2006 Annual Report

The Pacific Coast Branch


The 99th annual meeting of the Pacific Coast Branch, American Historical Association, took place at Stanford University in Palo Alto, California, August 3–5, 2006. The history department of Stanford University sponsored the meeting. Albert Camarillo (Stanford Univ.) served as PCB president in 2006. Becky Nicolaides (Univ. of California at San Diego) and Pedro Castillo (Univ. of California at Santa Cruz) co-chaired the program committee. David Igler (Univ. of California at Irvine) chaired the nominations committee.

The conference had 239 registered participants. The program featured 50 different sessions, with an especially strong showing in community, urban, and suburban histories, post-World War II histories of the U.S. west, and Mexican history. Susan Groag Bell, senior scholar at the Institute for Research on Women and Gender at Stanford University, addressed the luncheon of the Western Association of Women Historians on the topic, “Christine de Pizan (1364–1430) in Her Study.”

The winners of the various PCB awards and prizes were as follows: the Pacific Coast Branch Book Award went to Julia L. Mickenberg for Learning from the Left: Children’s Literature, the Cold War, and Radical Politics in the United States (Oxford Univ. Press); the Norris and Carol Hundley Award to Steve Estes for I Am a Man: Race, Manhood, and the Civil Rights Movement (Univ. of North Carolina Press); and the W. Turrentine Jackson (Dissertation) Award to Rachel St. John, Stanford University, for “Line in the Sand: The Desert Border Between the United States and Mexico, 1948-1934. The Louis Knott Koontz Memorial Award for the best article published the previous year in the Pacific Historical Review was awarded to Dara Orenstein (Yale Univ.), for “Void for Vagueness: Mexicans and the Collapse of Miscegnation Law in California”; and the W. Turrentine Jackson Prize, for the best article by a graduate student published in the Pacific Historical Review went to Gretchen Heefner, Yale University, for “‘A Symbol of the New Frontier’: Hawaiian Statehood, Anti-Colonialism, and Winning the Cold War.” All Pacific Coast Branch prizes carry with them a cash stipend of $750 and a framed certificate for the recipient.

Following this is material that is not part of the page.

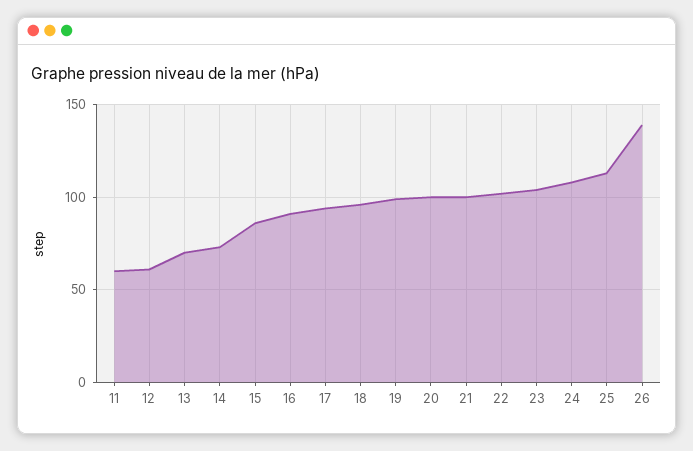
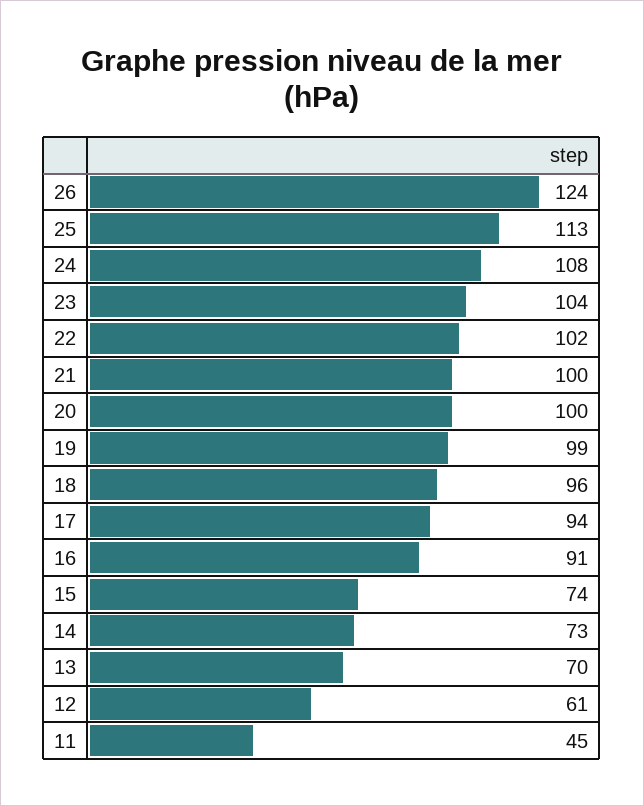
11: 60 -> 45
15: 85 -> 74
26: 140 -> 124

The president-elect of the PCB for 2008 is David Wrobel (Univ. of Nevada at Las Vegas). Newly elected members of the PCB Council are Samuel Truett (Univ. of New Mexico), Colleen O’Neill (Utah State Univ.), and Beshara Doumani (Univ. of California at Berkeley) while Cheryl Koos (California State Univ. at Los Angeles), Erika Bsumek (Univ. of Texas at Austin), and Jared Orsi (Colorado State Univ.), were elected to be on the Nominating Committee. The PCB is grateful to candidates who, although unsuccessful in the balloting, graciously consented to stand for office. These included Terrence M. Cole (Univ. of Alaska at Fairbanks), Elizabeth Dennison (Univ. of Alaska at Anchorage), David Anthony III (Univ. of California at Santa Cruz), Roxanne Easley (Central Washington Univ.), Mary Ann Villarreal (Univ. of Utah), and Matthew C. Whitaker (Arizona State Univ.).

President-elect 2007 Linda B. Hall, University of New Mexico, announced her committee appointments: Elizabeth Jameson (Univ. of Calgary), to the Jackson (Dissertation) Prize Committee; John M. Hart (Univ. of Houston), to the Norris Award Committee; Jeremy Mouat (Univ.of Alberta), to the PCB Book Award Committee; and Robin Walz (Univ. of Alaska Southeast) as chair of the Nominations Committee.